Experimental Microcosms

The functioning of ecological systems can be studied at small spatiotemporal scales in controlled laboratory microcosms. In particular, the microcosm method has been used as a tool to understand the functioning of decomposer food webs (Scheu 2002; Huhta 2007). Although the experimental approach has limitations such as limited community composition and restricted mobility of animals (Kampichler et al. 2001), idealized model systems help to reduce the natural variability and exclude variables which are considered beyond the scope of the research. The dynamics of decomposer food webs and nutrients in such systems are fairly well known. Decomposer population dynamics in laboratory microcosms containing no auto­trophs, and hence no carbon input, consists of one growth phase and a subsequent decline phase (Nieminen 2008b). The length of the population growth phase depends on the initial population size (Nieminen 2002). For example, the biomass of fungal-feeding nematodes increased exponentially for 3.5 weeks in organic forest soil, then crashed and remained low for 16 weeks (Nieminen 2008b). In a laboratory experiment using larger pieces of forest floor, nematode populations crashed after 3 weeks, then collembolan and enchytraeid populations crashed (Huhta et al. 1983). In such a system lacking carbon input and nutrient uptake by plants, inorganic N accumulates in soil (Nieminen 2008b).

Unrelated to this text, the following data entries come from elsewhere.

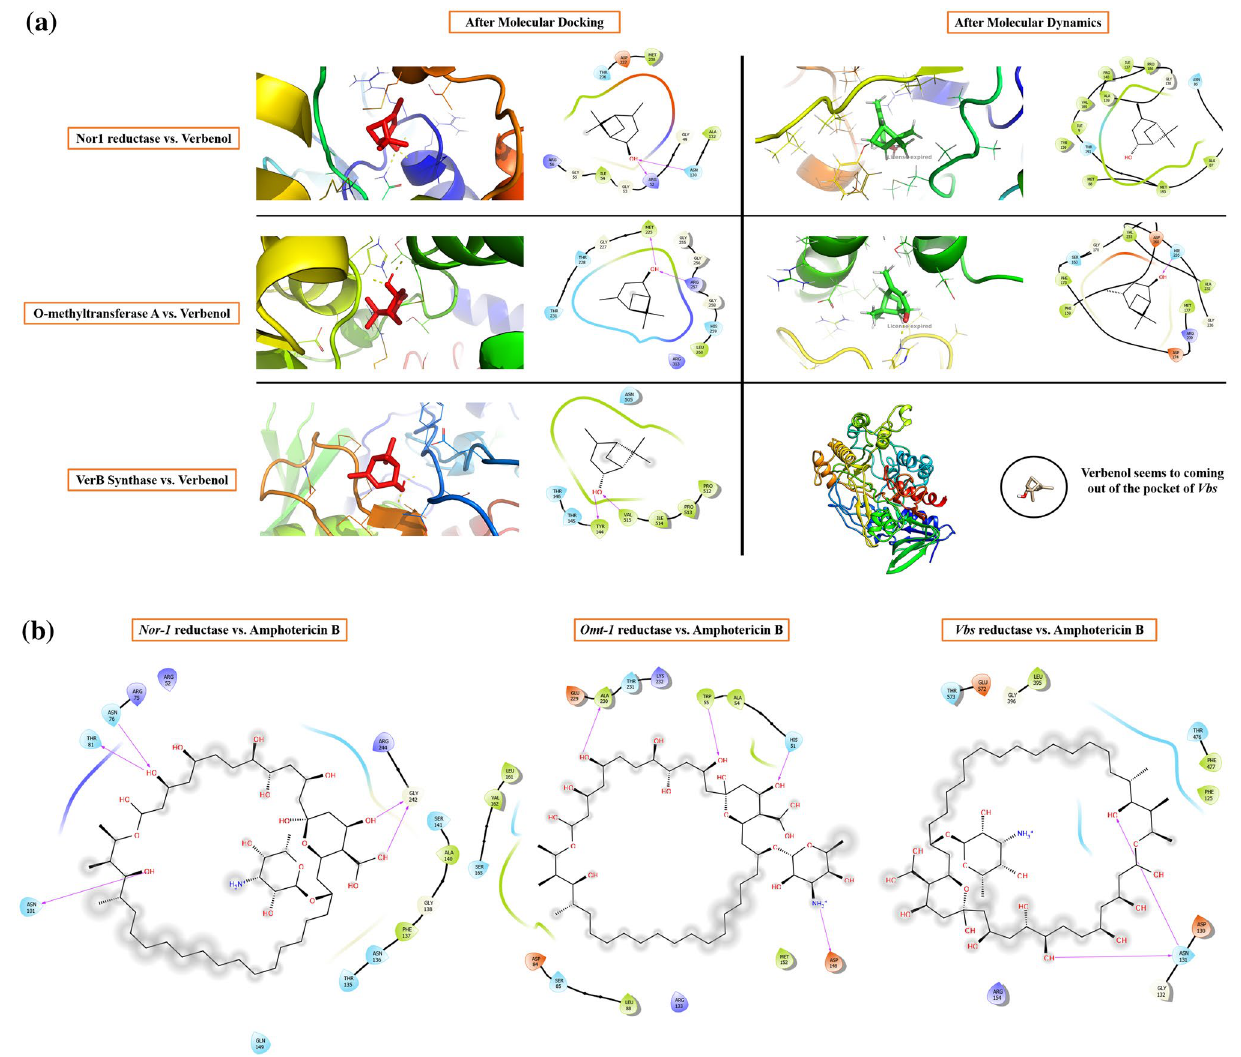
Figure 4. ( a ) Interactive behavior of target proteins with verbenol; ( b ) the binding details of amphotericin with target proteins; ( c ) B-factor profiling of proteins and protein-verbenol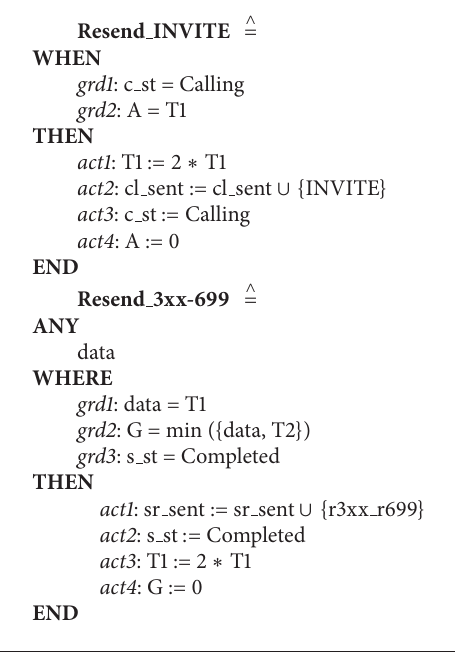
Algorithm 4: Events of third refienement.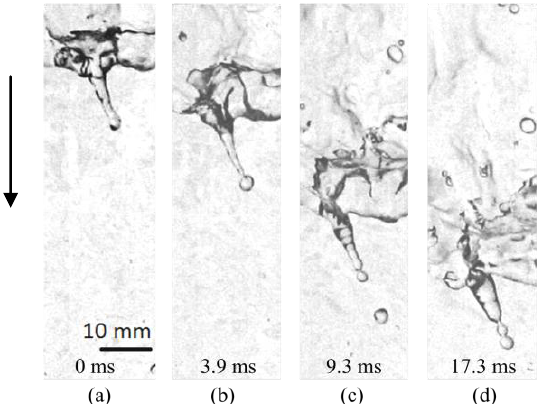
Fig. 2. Generation of droplets through the development and breakage of liquid ligaments. (a) Stretching of the ligament, t =0 ms. (b) Formation of the droplet, t =3.9 ms. (c) Separation of the first droplet and formation of the second, t =9.3 ms. (d) Formation of the third and fourth droplets, t =17.3 ms, wind speed U 10 =25 m/s, image dimensions 67.48×101.13 mm. Arrow indicates wind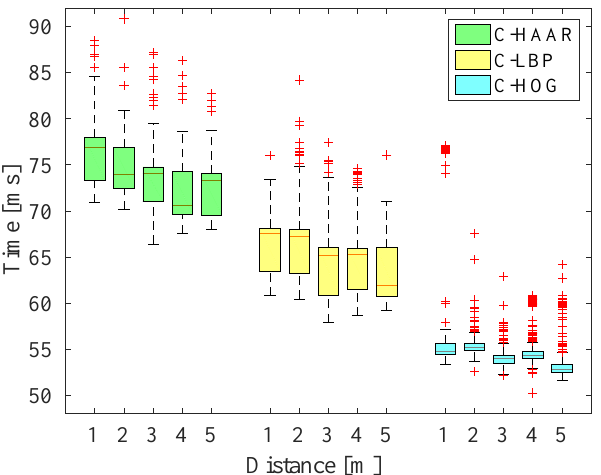
Figure 19. Change of computation time required to process one video frame with respect to the distance of the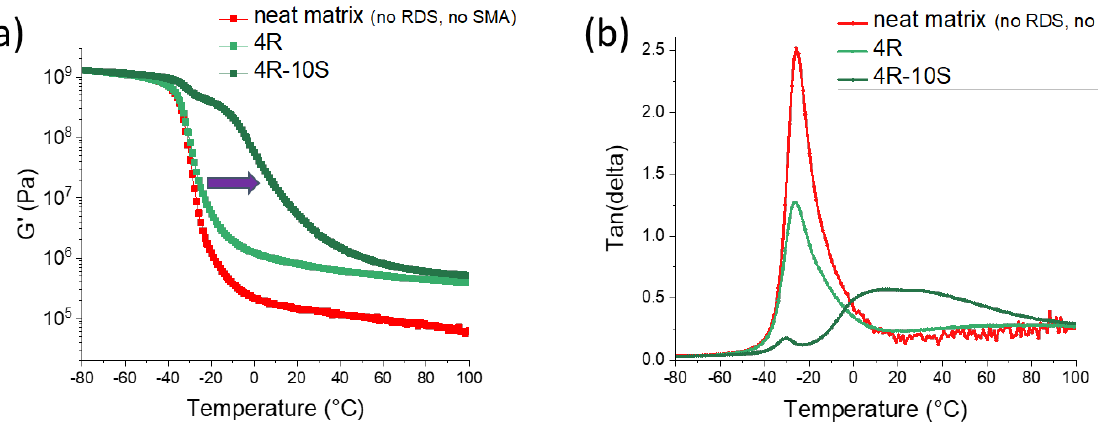
Figure 4. Dynamic-mechanical thermal analysis (DMTA) of neat polyMEA and of selected nanocomposites, namely with 4 wt.% of RDS clay (4R) and with 4% of RDS in addition to matrix doping with 10 mol% of SMA co-monomer (4R-10S): ( a ) curves of the temperature-dependence of storage shear moduli (G’); ( b ) curves of the temperature-dependence of the loss factor (tan(delta)).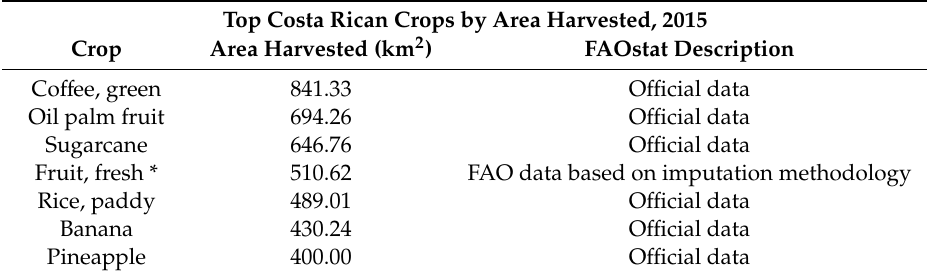
Table A1. FAO statistics of agricultural harvest in Costa Rica by area.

In such severely carbon limited systems, addition of organic carbon available to microbes increases microbial biomass, and reduces the N concentration in soil (Sparling and Williams 1986; Schmidt et al. 1997; Dunn et al. 2006). In an early experiment, glucose increased both the biomass of fluorescein diacetate active mycelium and yeasts as well as fungal-feeding nematodes in pine microcosms (Baath et al. 1978). However, the soil properties were quite unnatural, for example the pH was high (above 6.8), and algae thrived in microcosms but enchytraeids were lacking (Baath et al. 1978). In coniferous forest soil, the pH and moisture usually limit yeast and algal growth. Extra carbon input is also reflected in the biomasses of higher trophic levels of the soil decomposer food web. Addition of carboxymethyl cellulose to microcosms containing mineral and organic soil, needle litter and a Scots pine seedling increased the biomass of both saprotrophic fungi and hyphal-feeding nematodes (Nieminen and Setala 2001). Although the biomass of filamentous fungi increases after cellulose addition, addition of labile carbon such as sucrose can enhance the growth of early successional (r-strategist) microbes such as bacteria (Moore-Kucera and Dick 2008; Nottingham et al. 2009) and Zygomy — cota fungi (Hanson et al. 2008). Nieminen (2010) found that a sucrose addition equalling 100 kg C ha-1 maintained a stable nematode population for one growing season, and an increasing enchytraeid population. Sucrose addition did not alter net N mineralization rates, indicating that N mineralization by increased animal popula­tions exactly balanced the N immobilization in microbial biomass. When the carbon addition rate is increased above 100 kg C ha-1 in Norway spruce forest soil, soil animals, which have orders of magnitude lower growth rates than microbes, cannot consume all the extra microbial biomass in one growing season, and as a conse­quence, N is immobilized in microbial biomass.